*What you need to do*
Pick out each of the lines below that contains the string "offsetDistance" and copy it.
(begin)
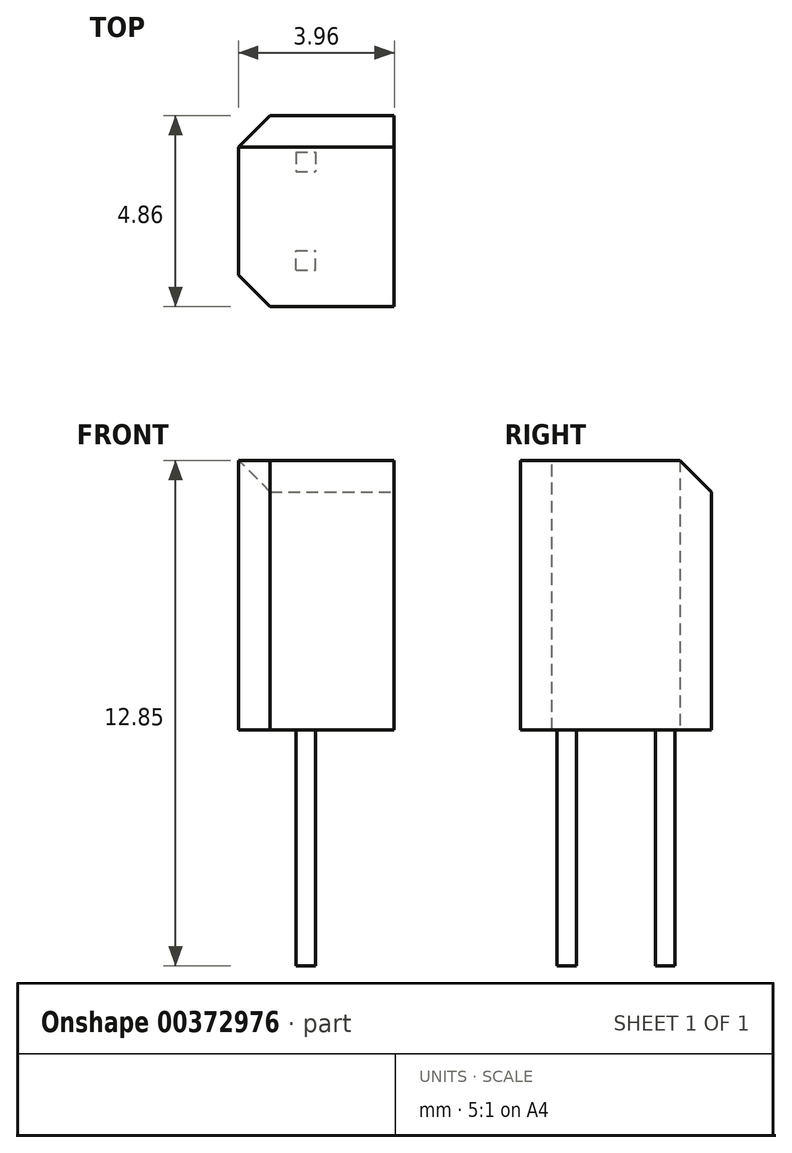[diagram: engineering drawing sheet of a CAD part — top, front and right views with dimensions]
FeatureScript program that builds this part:
annotation { "Feature Type Name" : "Feature", "Feature Type Description" : "" }
export const myFeature = defineFeature(function(context is Context, id is Id, definition is map)
    precondition{}
    {
        {
            var Q0;
            Q0=qCreatedBy(makeId("Front.planeOp"),FACE);
            var sketch = newSketch(context, id + "F0", { "sketchPlane" : qUnion([Q0])});
            skLineSegment(sketch, "E0.bottom", {"start": v(-1.98, 0) * mm, "end": v(1.98, 0) * mm});
            skLineSegment(sketch, "E0.top", {"start": v(-1.98, 6.85) * mm, "end": v(1.98, 6.85) * mm});
            skLineSegment(sketch, "E0.left", {"start": v(-1.98, 0) * mm, "end": v(-1.98, 6.85) * mm});
            skLineSegment(sketch, "E0.right", {"start": v(1.98, 0) * mm, "end": v(1.98, 6.85) * mm});
            skSolve(sketch);
        }
        {
            var Q0;
            Q0 = qSketchRegion(id + "F0", true);
            extrude(context, id + "F1", {"entities" : qUnion([Q0]), "depth" : 4.85 * mm, "offsetDistance" : 25 * mm, "symmetric" : true});
        }
        {
            var Q0;
            Q0=makeQuery(id+"F1.opExtrude","CAP_EDGE",EDGE,{"disambiguationData":[OSD([sQuery(id+"F0.wireOp",EDGE,"E0.top")])],"isStart":true});
            var Q1;
            Q1=makeQuery(id+"F1.opExtrude","CAP_EDGE",EDGE,{"disambiguationData":[OSD([sQuery(id+"F0.wireOp",EDGE,"E0.left")])],"isStart":false});
            var Q2;
            Q2=makeQuery(id+"F1.opExtrude","CAP_EDGE",EDGE,{"disambiguationData":[OSD([sQuery(id+"F0.wireOp",EDGE,"E0.left")])],"isStart":true});
            chamfer(context, id + "F2", {"entities" : qUnion([Q0, Q1, Q2]), "width" : 0.8 * mm, "tangentPropagation" : true});
        }
        {
            var Q0;
            Q0=makeQuery(id+"F1.opExtrude","SWEPT_FACE",FACE,{"disambiguationData":[OSD([sQuery(id+"F0.wireOp",EDGE,"E0.bottom")])]});
            var sketch = newSketch(context, id + "F3", { "sketchPlane" : qUnion([Q0])});
            skLineSegment(sketch, "E1", {"start": v(0, 0) * mm, "end": v(-4.93, 0) * mm, "construction": true});
            skLineSegment(sketch, "E2.bottom", {"start": v(-0.52, 1.5) * mm, "end": v(-0.02, 1.5) * mm});
            skLineSegment(sketch, "E2.top", {"start": v(-0.52, 1) * mm, "end": v(-0.02, 1) * mm});
            skLineSegment(sketch, "E2.left", {"start": v(-0.52, 1.5) * mm, "end": v(-0.52, 1) * mm});
            skLineSegment(sketch, "E2.right", {"start": v(-0.02, 1.5) * mm, "end": v(-0.02, 1) * mm});
            skLineSegment(sketch, "E3.MirrorCS", {"start": v(-0.52, -1) * mm, "end": v(-0.02, -1) * mm});
            skLineSegment(sketch, "E4.MirrorCS", {"start": v(-0.52, -1.5) * mm, "end": v(-0.02, -1.5) * mm});
            skLineSegment(sketch, "E5.MirrorCS", {"start": v(-0.52, -1.5) * mm, "end": v(-0.52, -1) * mm});
            skLineSegment(sketch, "E6.MirrorCS", {"start": v(-0.02, -1.5) * mm, "end": v(-0.02, -1) * mm});
            skSolve(sketch);
        }
        {
            var Q0;
            Q0 = qSketchRegion(id + "F3", true);
            extrude(context, id + "F4", {"entities" : qUnion([Q0]), "operationType" : NewBodyOperationType.ADD, "depth" : 6 * mm, "offsetDistance" : 25 * mm});
        }
    });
(end)
*Expected answer*
            extrude(context, id + "F1", {"entities" : qUnion([Q0]), "depth" : 4.85 * mm, "offsetDistance" : 25 * mm, "symmetric" : true});
            extrude(context, id + "F4", {"entities" : qUnion([Q0]), "operationType" : NewBodyOperationType.ADD, "depth" : 6 * mm, "offsetDistance" : 25 * mm});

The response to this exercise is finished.